Cuando adolescente, viví en un jaloneo permanente por mi imagen diferente. En un tiempo donde el cabello lacio y los flecos lánguidos eran moda, mi cabello abundante y rizado eran mi principal enemigo. Pero, aunque pasaba horas intentando todas las fórmulas para alaciarlo, en sentido contrario, buscaba algo que me hiciera diferente, algo que me distinguiera de la uniformidad de mi generación.
Décadas han pasado y, aquellos esfuerzos por ser distinta, se diluyeron sin darme cuenta.
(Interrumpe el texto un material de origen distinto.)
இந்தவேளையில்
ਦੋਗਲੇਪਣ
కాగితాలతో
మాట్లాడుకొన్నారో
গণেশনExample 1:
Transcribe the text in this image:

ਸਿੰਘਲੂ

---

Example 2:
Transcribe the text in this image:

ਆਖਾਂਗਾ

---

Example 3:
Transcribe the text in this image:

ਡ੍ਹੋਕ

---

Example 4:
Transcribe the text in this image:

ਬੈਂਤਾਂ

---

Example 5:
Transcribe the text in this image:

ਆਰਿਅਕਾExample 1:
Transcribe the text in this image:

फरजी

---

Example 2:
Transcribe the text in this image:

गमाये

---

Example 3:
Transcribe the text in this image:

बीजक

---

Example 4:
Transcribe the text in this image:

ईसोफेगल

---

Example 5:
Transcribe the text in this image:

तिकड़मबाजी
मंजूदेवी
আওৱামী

Y en estos días, voy topándome con gente que también ha rebasado los cincuentas, sólo para encontrarme que, el anhelo olvidado de ese primer tiempo de juventud, se ha ido cumpliendo.
Todos, sin falta, nos hemos convertido en personajes con todo un guión y perfil únicos.
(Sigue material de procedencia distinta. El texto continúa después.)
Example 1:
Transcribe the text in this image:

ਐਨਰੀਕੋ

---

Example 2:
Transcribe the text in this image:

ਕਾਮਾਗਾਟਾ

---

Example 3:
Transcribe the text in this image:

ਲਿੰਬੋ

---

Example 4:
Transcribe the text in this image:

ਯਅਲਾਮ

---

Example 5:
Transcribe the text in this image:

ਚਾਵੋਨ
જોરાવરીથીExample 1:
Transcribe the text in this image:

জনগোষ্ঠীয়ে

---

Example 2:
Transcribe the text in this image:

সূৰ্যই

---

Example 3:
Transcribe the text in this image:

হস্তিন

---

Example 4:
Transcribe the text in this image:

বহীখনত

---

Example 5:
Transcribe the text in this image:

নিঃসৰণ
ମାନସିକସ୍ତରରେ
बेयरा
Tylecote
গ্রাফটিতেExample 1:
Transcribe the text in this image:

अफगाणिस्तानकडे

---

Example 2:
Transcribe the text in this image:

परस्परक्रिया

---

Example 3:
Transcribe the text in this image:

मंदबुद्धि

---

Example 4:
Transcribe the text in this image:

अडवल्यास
Tengo ahora una amiga de ojos penetrantes, voz pausada y dicción perfecta. ¡Amo escucharla cuando me explica y muestra lo que mi vista apurada pasa por alto! También está ella, la de los ojos inquietos y palabras como lanzas acertadas. A pesar de sus cincuenta y tantos, ese flequillo rubio la ha convertido en una permanente niña despierta. Y podría seguir con el elenco de mis actuales compañeros de vida, contando de sus cosas peculiares.
Pero hay uno, de muy reciente ingreso en mis escenarios, que me ha conmovido por sus ojos tristes. Aunque todo su disfraz y hasta su nombre quieren engañar al mundo de que está listo a divertir, los pozos serenos de sus ojos me recuerdan su tristeza. Como un trovador que rescata el mover del mundo, habla y muestra como las manos de un mago y así distrae la vista del fondo de su alma.
¿Cuántas historias de partidas, de frustraciones, de dolores y añoranza encierran esas aguas de sus ojos, estancadas de pasado?
A mis cincuenta y uno, disfruto de mi transformación para llegar a ser lo que debo ser porque, sólo así, puedo tomar la mano de los que viven en su propio crisol y comprenderlo.